12-2 e Partizan a -3. Ellis con il solito arresto e tiro andando a sinistra sbroglia un altro attacco farraginoso. Lakic grazia Milano con una tripla aperta, non è così magnanimo Osetkowski che riporta il Partizan a -4 (75-71). I bianconeri cercano di coinvolgere Nebo nel pick and roll, molto più spesso pop, giocando con un quintetto con Bonga e l'ex Malaga da lunghi.
Milano ritrova Leday, sfruttando il missmatch. 5 consecutivi per numero 16, i primi dopo i 14 al 20'. 2' da giocare e +7 (80-73). I biancorossi non tremano, Leday chiude ciè che aveva iniziato nel primo quarto e Milano torna alla vittoria.
Le Chiavi
Importanza Bolmaro. Milano segue le lune e soprattutto la condizione del play argentino. Intensità e ritmo, tanto caro all'Olimpia. Sicuramente non sempre lucido ma una necessaria carica elettrica sul parquet del Lido. Necessaria anche la sua capacità di “verticalizzare” al ferro. Creare linee diretta verso il canestro sfruttando rapidità e lunghezza.
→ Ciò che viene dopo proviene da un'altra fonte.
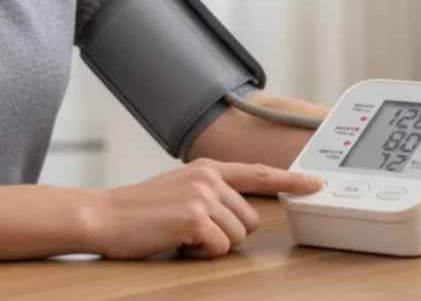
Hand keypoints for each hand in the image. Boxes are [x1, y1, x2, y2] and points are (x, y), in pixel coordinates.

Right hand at [85, 158, 322, 258]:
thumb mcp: (181, 189)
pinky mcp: (194, 216)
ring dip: (212, 245)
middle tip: (193, 231)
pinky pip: (219, 248)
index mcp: (208, 167)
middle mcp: (209, 176)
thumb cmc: (141, 210)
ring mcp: (202, 194)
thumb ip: (212, 193)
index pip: (258, 173)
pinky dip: (200, 254)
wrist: (105, 216)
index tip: (315, 184)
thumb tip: (239, 216)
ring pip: (237, 236)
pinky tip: (177, 242)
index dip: (290, 180)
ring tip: (182, 235)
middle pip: (250, 220)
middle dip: (227, 234)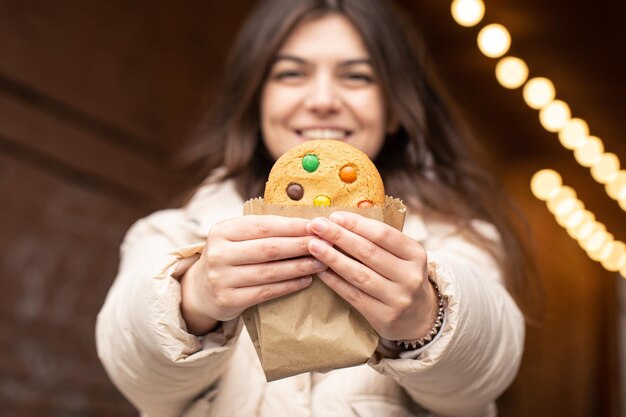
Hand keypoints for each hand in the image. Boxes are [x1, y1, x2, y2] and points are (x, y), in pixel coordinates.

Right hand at [180, 215, 326, 334]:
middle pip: (269, 248)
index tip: (318, 225)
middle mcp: (219, 253)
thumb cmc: (231, 256)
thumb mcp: (237, 237)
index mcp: (223, 230)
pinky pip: (266, 292)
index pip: (264, 225)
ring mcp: (221, 278)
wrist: (201, 290)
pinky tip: (307, 280)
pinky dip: (289, 285)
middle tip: (326, 244)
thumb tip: (309, 222)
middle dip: (302, 245)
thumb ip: (264, 229)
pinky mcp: (228, 300)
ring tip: (322, 263)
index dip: (293, 226)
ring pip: (270, 271)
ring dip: (300, 266)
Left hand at [307, 212, 437, 341]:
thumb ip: (379, 240)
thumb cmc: (402, 275)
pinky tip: (320, 270)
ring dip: (333, 258)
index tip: (335, 216)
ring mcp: (398, 298)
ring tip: (314, 246)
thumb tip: (340, 221)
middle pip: (369, 252)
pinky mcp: (384, 317)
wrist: (420, 316)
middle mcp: (410, 276)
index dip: (357, 224)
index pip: (383, 234)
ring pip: (359, 275)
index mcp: (416, 254)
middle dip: (340, 236)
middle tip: (317, 225)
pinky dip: (334, 281)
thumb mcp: (403, 256)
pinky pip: (353, 295)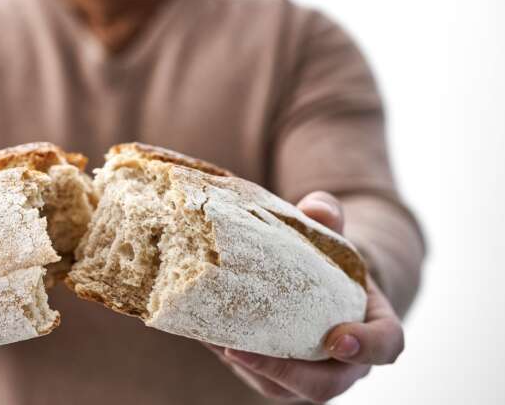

Anche perchè senza i vantaggi della transizione, l'Olimpia corre il rischio di ricorrere troppo ad isolamenti. Fermare circolazione e perdere ritmo. E si nota quando il match arriva sul filo. Con Bolmaro out, rotazioni ridotte all'osso e in una serata con Brooks e Shields sotto la doppia cifra, le difficoltà sono emerse nuovamente. Ellis e Guduric nei momenti importanti hanno tenuto a galla la barca, evitando l'ennesima imbarcata. Un segnale da portarsi a casa rispetto alle ultime tre sconfitte.
Nebo è stato cercato bene, spesso messo in buona condizione per poter chiudere al ferro, ottimamente nel primo tempo, meno nel secondo. Leday chiude una partita concentrica con due grandi guizzi, iniziali e finali, che dicono quota 20 e danno soprattutto la spinta decisiva per portare a casa la vittoria.
Altra chiave di serata, la difesa. A tratti di alto livello, e altro fondamentale Bolmaro-dipendente. Ancora passaggi a vuoto specialmente quando il Partizan ha cercato di muovere meglio la palla e aprire il campo, ricorrendo a quintetti più piccoli. La serata si chiude bene e per questa Milano, è tanto che di guadagnato.